Task directions:
Note each line of the entries that includes "Sasha". Then copy those lines.

Records provided:

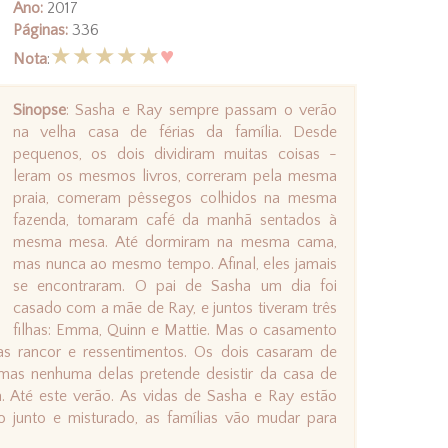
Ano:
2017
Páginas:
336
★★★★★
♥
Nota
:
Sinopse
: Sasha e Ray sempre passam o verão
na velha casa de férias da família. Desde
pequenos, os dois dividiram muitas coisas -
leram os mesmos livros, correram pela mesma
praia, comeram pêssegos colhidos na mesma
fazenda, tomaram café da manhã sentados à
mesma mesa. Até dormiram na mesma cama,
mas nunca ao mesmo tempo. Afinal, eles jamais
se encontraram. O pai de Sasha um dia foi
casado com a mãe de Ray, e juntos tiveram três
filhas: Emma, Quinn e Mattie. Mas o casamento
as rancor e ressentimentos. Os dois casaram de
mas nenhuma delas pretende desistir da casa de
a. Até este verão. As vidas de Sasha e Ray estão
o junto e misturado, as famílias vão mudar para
---
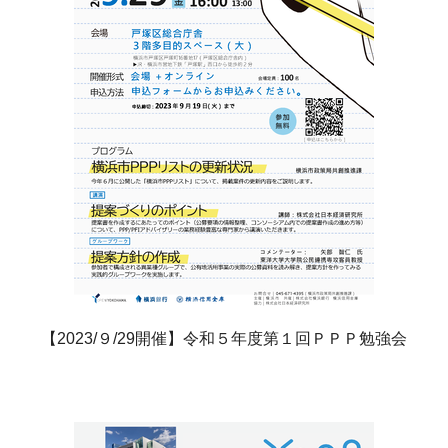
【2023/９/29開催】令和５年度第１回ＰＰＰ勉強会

Task answer:
: Sasha e Ray sempre passam o verão
se encontraram. O pai de Sasha um dia foi
a. Até este verão. As vidas de Sasha e Ray estão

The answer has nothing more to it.